Я был рад его предложению, ведь в прошлом я не раз исполнял роль суфлера, и мне доставляло удовольствие наблюдать за действием, стоя за кулисами, а не сидя в ложе, потому что добрые лондонцы смердят так, что можно испугаться – а не заражены ли они сифилисом? Тогда почему бы не пристроиться в партере среди простонародья? Да потому, что я бы не услышал ни слова со сцены из-за их непрестанного хихиканья и развязного поведения. Поговаривали, что за один вечер в партерах лондонских театров бывает зачат по крайней мере один ребенок, и я в этом не сомневался, ибо эти наглецы о скромности отродясь не ведали.
– Однако, – сказал я, – мне придется найти еще одну копию, поскольку рукопись, что я держу в руках, вовсе не «Юлий Цезарь».
– Разве? – нахмурился Уильям. – Тогда что это?
– Копия моей пьесы. Моей новой пьесы, между прочим. Я хотел спросить, не глянете ли вы на мое сочинение, когда у вас будет время? Может, взялись бы поставить на сцене эту пьесу, когда ваша себя исчерпает?
Он взял у меня рукопись и посмотрел на заглавную страницу. «Ужаснейшие злоключения Сыча-Копьеметателя, его потомков и сородичей, пересказанные известным драматургом в нынешнем сорок первом году правления Ее Всемилостивейшего Величества Елизаветы, Королевы Англии, Франции и Ирландии, защитницы Веры и прочая, прочая, прочая».
– Броское название, друг мой!
– Если коротко, то просто «Сыч – Копьеметатель», – сказал я.
– Пафосное название! Это что, комедия? Трагедия? Фарс?
– Это пьеса, – ответил я. – Не более и не менее. Однако, надеюсь, есть в ней некая живость и увлекательность.
– Кто-нибудь умирает?
– Несколько человек, как незаурядных, так и обыкновенных.

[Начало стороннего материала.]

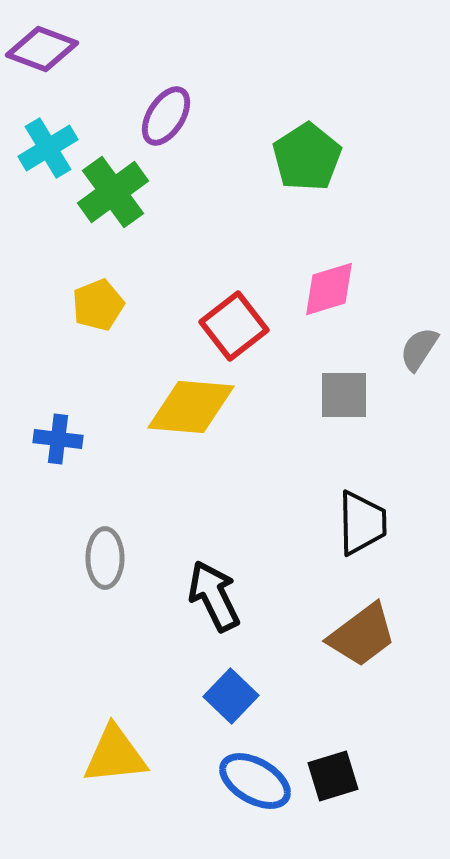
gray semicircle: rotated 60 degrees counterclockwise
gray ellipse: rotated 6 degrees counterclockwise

– Заглавный персонаж пал жертвой гнусного предательства и жаждет мести?
– Пал и жаждет.
– Собака наличествует?
– Одна или две.
– Еврей?
– Этих несколько.
– Дама скандального поведения?
– Таких немало.
– Леди прелестная и непорочная?
– Изредка появляется.
– А шутки есть?
– К сожалению, у меня не нашлось места для юмора. Мой герой всю свою жизнь куда чаще страдает, чем смеется.
Уильям разочарованно покачал головой:
– В двух ваших последних пьесах шуток было не счесть. Поэтому публика эти пьесы обожала. Они приятно отличались от ваших ранних сочинений, всегда таких мрачных, насколько я помню.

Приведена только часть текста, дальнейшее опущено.